EMBERÁ
Ignoro el inicio de ese socorro a la ansiedad -dudo que alguien lo pueda identificar-, surgió bruscamente y es ingobernable; sucede, la mayoría de ocasiones, en la espera: observo mis dedos -irreflexiva- y me fijo en un pedazo vacilante, un trozo desordenado, me lo llevo a los dientes, lo muerdo -como un conejo: avanzo lenta y constantemente-, lo arranco y escupo; regresa mi mirada y retomo una extensa serie de cortes sinuosos, continúo hasta percatar el primer rastro de sangre, en ese momento me detengo.

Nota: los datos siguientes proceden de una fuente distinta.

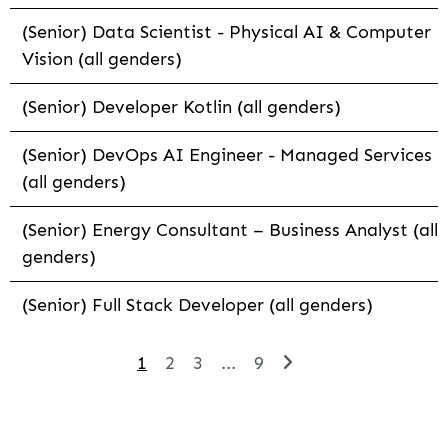
(Senior) Data Scientist - Physical AI & Computer
Vision (all genders)
(Senior) Developer Kotlin (all genders)
(Senior) DevOps AI Engineer - Managed Services
(all genders)
(Senior) Energy Consultant – Business Analyst (all
genders)
(Senior) Full Stack Developer (all genders)
1
2
3
...
9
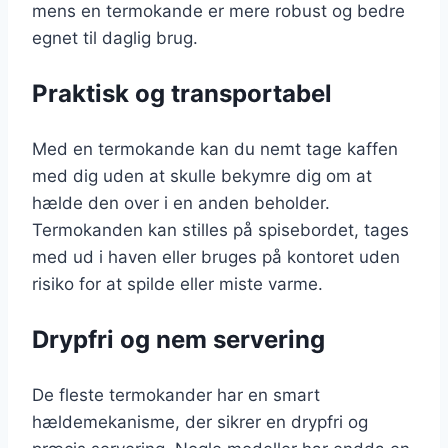
mens en termokande er mere robust og bedre
egnet til daglig brug.
Praktisk og transportabel
Med en termokande kan du nemt tage kaffen
med dig uden at skulle bekymre dig om at
hælde den over i en anden beholder.
Termokanden kan stilles på spisebordet, tages
med ud i haven eller bruges på kontoret uden
risiko for at spilde eller miste varme.
Drypfri og nem servering
De fleste termokander har en smart
hældemekanisme, der sikrer en drypfri og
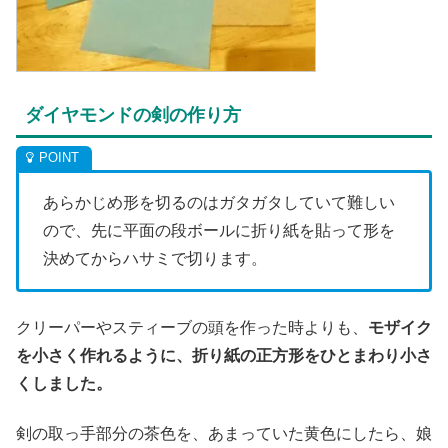
ダイヤモンドの剣の作り方
あらかじめ形を切るのはガタガタしていて難しい
ので、先に平面の段ボールに折り紙を貼って形を
決めてからハサミで切ります。
クリーパーやスティーブの頭を作った時よりも、
モザイク
を小さく作れるように、折り紙の正方形をひとまわり小さ
くしました。
剣の取っ手部分の茶色を、あまっていた黄色にしたら、娘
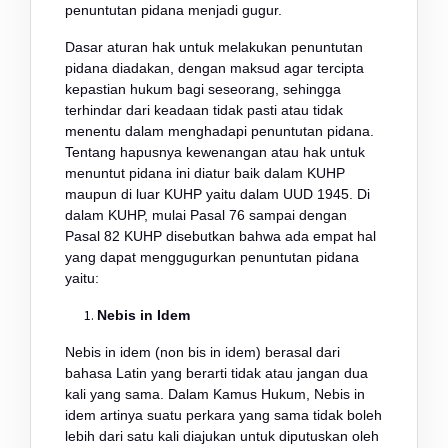
penuntutan pidana menjadi gugur.
Dasar aturan hak untuk melakukan penuntutan
pidana diadakan, dengan maksud agar tercipta
kepastian hukum bagi seseorang, sehingga
terhindar dari keadaan tidak pasti atau tidak
menentu dalam menghadapi penuntutan pidana.
Tentang hapusnya kewenangan atau hak untuk
menuntut pidana ini diatur baik dalam KUHP
maupun di luar KUHP yaitu dalam UUD 1945. Di
dalam KUHP, mulai Pasal 76 sampai dengan
Pasal 82 KUHP disebutkan bahwa ada empat hal
yang dapat menggugurkan penuntutan pidana
yaitu:
Nebis in
Idem
Nebis in idem (non bis in idem) berasal dari
bahasa Latin yang berarti tidak atau jangan dua
kali yang sama. Dalam Kamus Hukum, Nebis in
idem artinya suatu perkara yang sama tidak boleh
lebih dari satu kali diajukan untuk diputuskan oleh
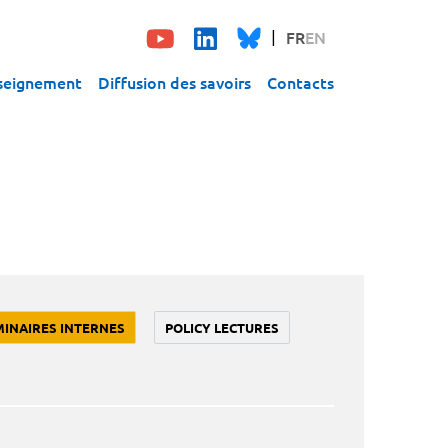
FR
EN
seignement
Diffusion des savoirs
Contacts
MINAIRES INTERNES
POLICY LECTURES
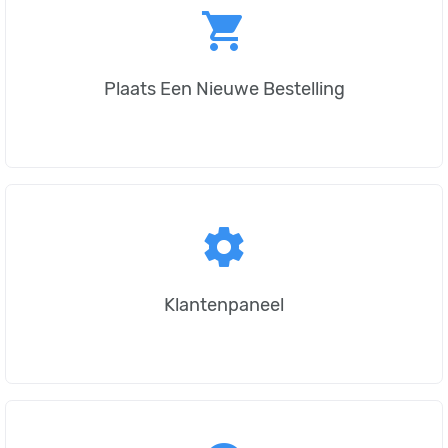
shopping_cart
Plaats Een Nieuwe Bestelling
settings
Klantenpaneel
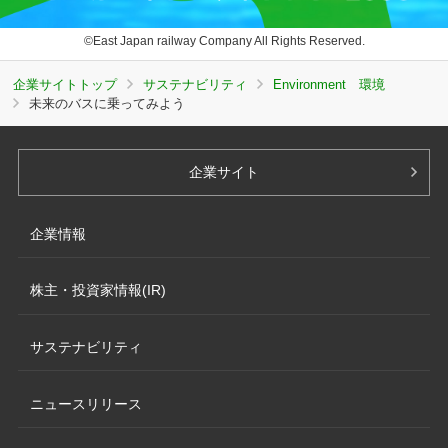
©East Japan railway Company All Rights Reserved.
企業サイトトップ
サステナビリティ
Environment 環境
未来のバスに乗ってみよう
企業サイト
企業情報
株主・投資家情報(IR)
サステナビリティ
ニュースリリース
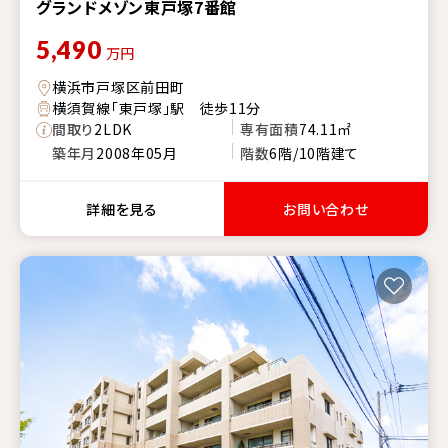
グランドメゾン東戸塚7番館
5,490
万円
横浜市戸塚区前田町
横須賀線「東戸塚」駅 徒歩11分
間取り
2LDK
専有面積
74.11㎡
築年月
2008年05月
階数
6階/10階建て
詳細を見る
お問い合わせ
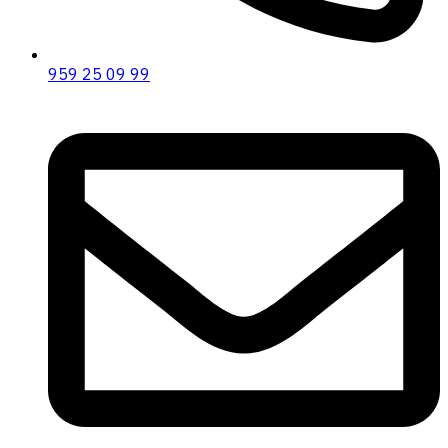
959 25 09 99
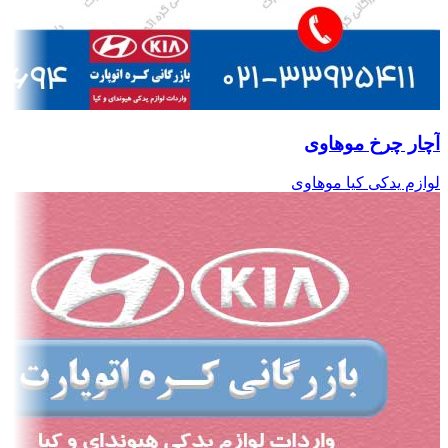
آچار چرخ موهاوی
لوازم یدکی کیا موهاوی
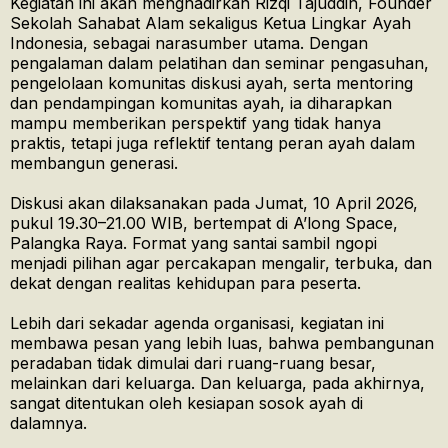
Kegiatan ini akan menghadirkan Rizqi Tajuddin, Founder
Sekolah Sahabat Alam sekaligus Ketua Lingkar Ayah
Indonesia, sebagai narasumber utama. Dengan
pengalaman dalam pelatihan dan seminar pengasuhan,
pengelolaan komunitas diskusi ayah, serta mentoring
dan pendampingan komunitas ayah, ia diharapkan
mampu memberikan perspektif yang tidak hanya
praktis, tetapi juga reflektif tentang peran ayah dalam
membangun generasi.
Diskusi akan dilaksanakan pada Jumat, 10 April 2026,
pukul 19.30–21.00 WIB, bertempat di A’long Space,
Palangka Raya. Format yang santai sambil ngopi
menjadi pilihan agar percakapan mengalir, terbuka, dan
dekat dengan realitas kehidupan para peserta.
Lebih dari sekadar agenda organisasi, kegiatan ini
membawa pesan yang lebih luas, bahwa pembangunan
peradaban tidak dimulai dari ruang-ruang besar,
melainkan dari keluarga. Dan keluarga, pada akhirnya,
sangat ditentukan oleh kesiapan sosok ayah di
dalamnya.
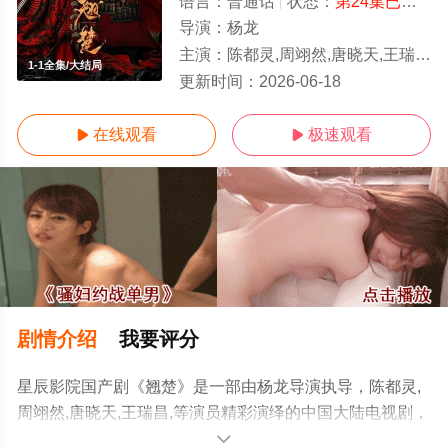
语言：
普通话
状态：
第24集已完结
-
导演：
杨龙
主演：
陈都灵,周翊然,唐晓天,王瑞昌,
1-1全集/大结局
更新时间：
2026-06-18
在线观看
极速观看


剧情介绍
我要评分
星辰影院国产剧《翘楚》是一部由杨龙导演执导，陈都灵,
周翊然,唐晓天,王瑞昌,等演员精彩演绎的中国大陆电视剧，
大结局剧情已揭晓（1-1全集），免费观看高清未删减完整

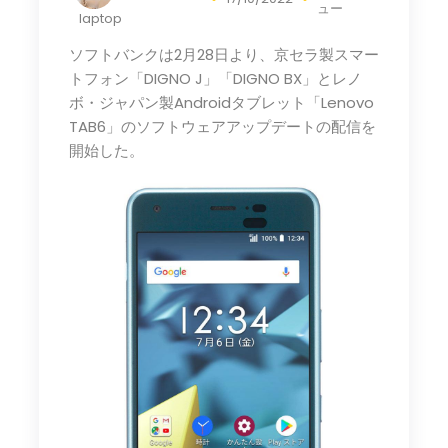
ュー
laptop
ソフトバンクは2月28日より、京セラ製スマー
トフォン「DIGNO J」「DIGNO BX」とレノ
ボ・ジャパン製Androidタブレット「Lenovo
TAB6」のソフトウェアアップデートの配信を
開始した。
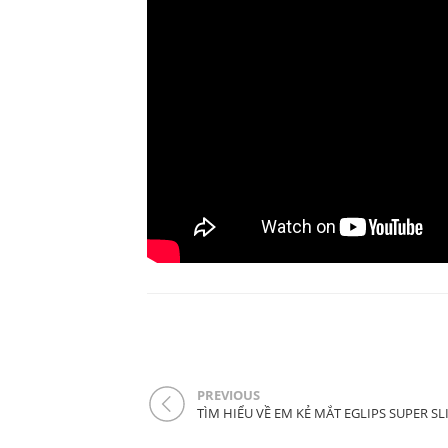
PREVIOUS
TÌM HIỂU VỀ EM KẺ MẮT EGLIPS SUPER S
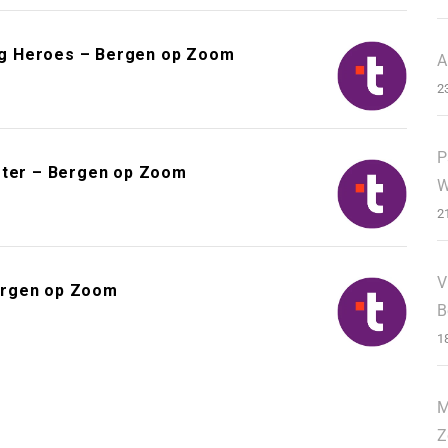
ing Heroes – Bergen op Zoom
A
2
P
ster – Bergen op Zoom
W
2
V
Bergen op Zoom
B
1
M
Z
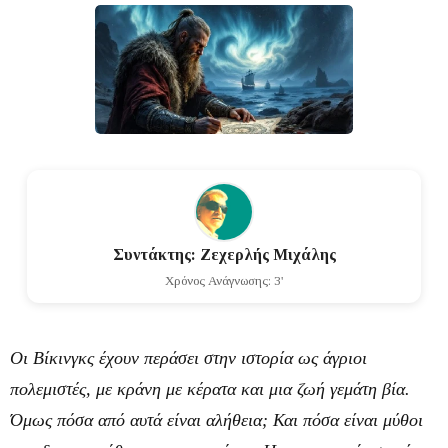
Συντάκτης: Ζεχερλής Μιχάλης
Χρόνος Ανάγνωσης: 3'
Οι Βίκινγκς έχουν περάσει στην ιστορία ως άγριοι
πολεμιστές, με κράνη με κέρατα και μια ζωή γεμάτη βία.
Όμως πόσα από αυτά είναι αλήθεια; Και πόσα είναι μύθοι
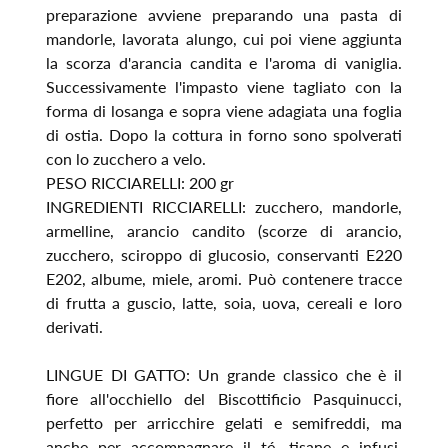
preparazione avviene preparando una pasta di
mandorle, lavorata alungo, cui poi viene aggiunta
la scorza d'arancia candita e l'aroma di vaniglia.
Successivamente l'impasto viene tagliato con la
forma di losanga e sopra viene adagiata una foglia
di ostia. Dopo la cottura in forno sono spolverati
con lo zucchero a velo.
PESO RICCIARELLI: 200 gr
INGREDIENTI RICCIARELLI: zucchero, mandorle,
armelline, arancio candito (scorze di arancio,
zucchero, sciroppo di glucosio, conservanti E220
E202, albume, miele, aromi. Può contenere tracce
di frutta a guscio, latte, soia, uova, cereali e loro
derivati.
LINGUE DI GATTO: Un grande classico che è il
fiore all'occhiello del Biscottificio Pasquinucci,
perfetto per arricchire gelati e semifreddi, ma
anche per accompagnare il té, tisane e infusi.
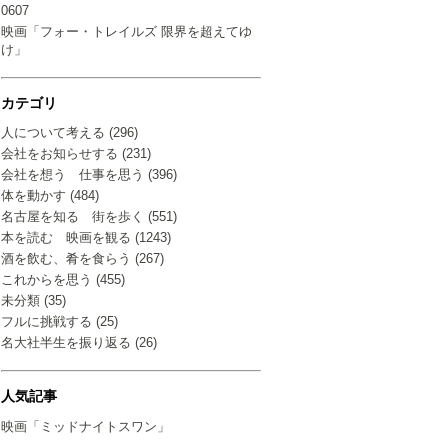
0607
映画「フォー・トレイルズ 限界を超えてゆ
け」
カテゴリ
人について考える (296)
会社をお知らせする (231)
会社を想う 仕事を思う (396)
体を動かす (484)
名古屋を知る 街を歩く (551)
本を読む 映画を観る (1243)
酒を飲む、肴を食らう (267)
これからを思う (455)
未分類 (35)
フルに挑戦する (25)
名大社半生を振り返る (26)
人気記事
映画「ミッドナイトスワン」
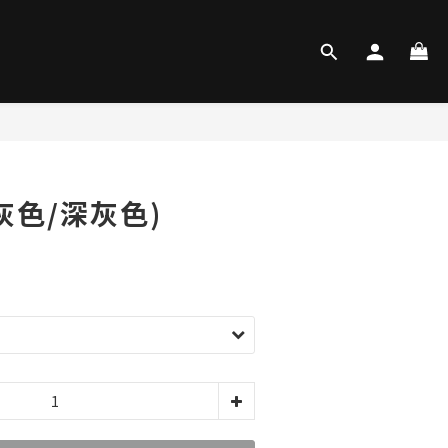
灰色/深灰色)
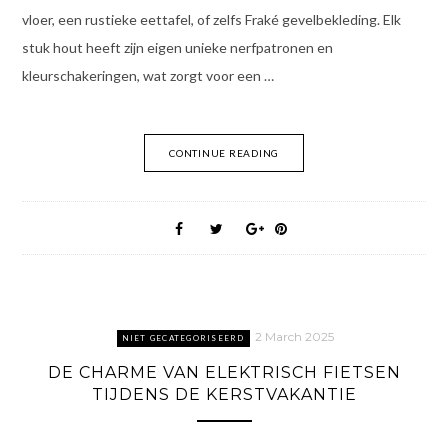
vloer, een rustieke eettafel, of zelfs Fraké gevelbekleding. Elk
stuk hout heeft zijn eigen unieke nerfpatronen en
kleurschakeringen, wat zorgt voor een …
CONTINUE READING
2 March 2025
NIET GECATEGORISEERD
DE CHARME VAN ELEKTRISCH FIETSEN
TIJDENS DE KERSTVAKANTIE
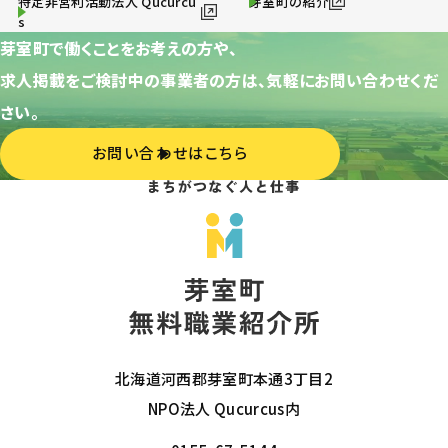
特定非営利活動法人 Qucurcu
芽室町の紹介
s
芽室町で働くことをお考えの方や、
求人掲載をご検討中の事業者の方は、気軽にお問い合わせくだ
さい。
お問い合わせはこちら
北海道河西郡芽室町本通3丁目2
NPO法人 Qucurcus内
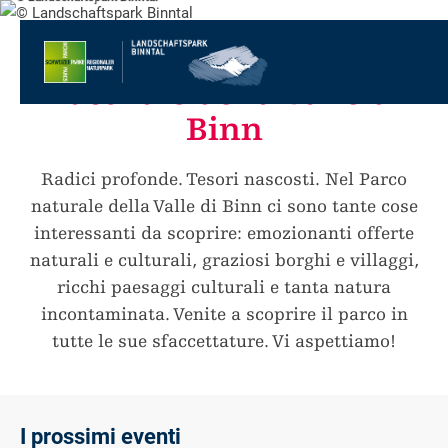
Alla
pagina
Alla
Benvenuti nel parco
iniziale
navigazione
Al
naturale della Valle di
principale
contenuto
Alla
zona
Alla
Binn
dei
mappa
Alla
piedi
del
ricerca
Radici profonde. Tesori nascosti. Nel Parco
sito
naturale della Valle di Binn ci sono tante cose
interessanti da scoprire: emozionanti offerte
naturali e culturali, graziosi borghi e villaggi,
ricchi paesaggi culturali e tanta natura
incontaminata. Venite a scoprire il parco in
tutte le sue sfaccettature. Vi aspettiamo!
I prossimi eventi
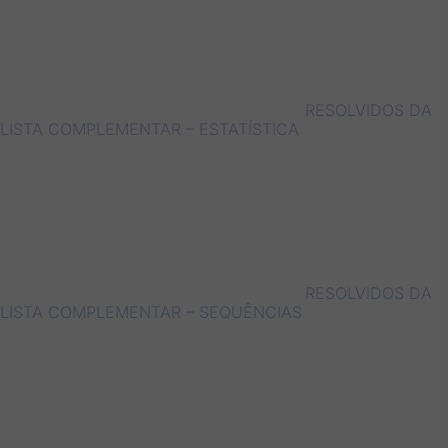
RESOLVIDOS DA
LISTA COMPLEMENTAR – ESTATÍSTICA
RESOLVIDOS DA
LISTA COMPLEMENTAR – SEQUÊNCIAS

Aguardo, insisto y persevero en esta ciudad ajena y extraña; conservo los dedos -de mis manos y pies- y el pelo, por suerte; la razón por azar. Cocinamos en la acera: sazonamos los alimentos -generalmente donados, otros son hallados en uno de los montes que guarecen esta ciudad- con el ruido y la mugre de los carros. Mantengo los estribos por la necesidad corporal y el reflejo mecánico de protección; me resguardo de la lluvia y atesoro el calor de la hoguera, por instinto.
Mientras recorro este territorio -sucio y hostil- recuerdo lo dejado: objetos sin precio estimado, poseen únicamente un valor individual -¿a quién sino a mí podrían importarle?-. ¿Qué habrá sido de todo aquello? ¿Tendrán un nuevo propietario o los habrán quemado y son ahora cenizas como tantas casas que vi arder? ¿A quién solicito -exijo- el retorno de lo que alguna vez fue propio? Y el tiempo… también se ha perdido: no se ha extraviado, se ha desperdiciado.
Debo esperar el procedimiento adecuado, la oportuna restitución; sin embargo, para eso, me veo obligada a presentar y exponer mi queja en una oficina ubicada en la calle X con carrera Y -números y palabras inútiles en mi estado-; ofrecen una reubicación temporal -una provisión, ciertamente, indefinida-: un alojamiento situado en una nueva dirección desconocida. Requieren documentos imprescindibles para el auxilio, en caso de no tenerlos debo solicitarlos en una tercera dirección: guías irreconocibles. Camino buscando esos espacios y pienso de nuevo en la razón, en la justificación, en el motivo por el que me ocurre esto a mí -recapacito-: a cientos de familias. Regreso: los pájaros golpean las hojas de los árboles, huyen, y el pueblo corre despavorido, salvan sus vidas.
La ciudad me doblega. Atesoro la honra, las extremidades, los ojos, la lengua y el oído. Todo se me ha usurpado, hasta los pellejos de los dedos que -mas-, con el paso de los días, volverán a crecer.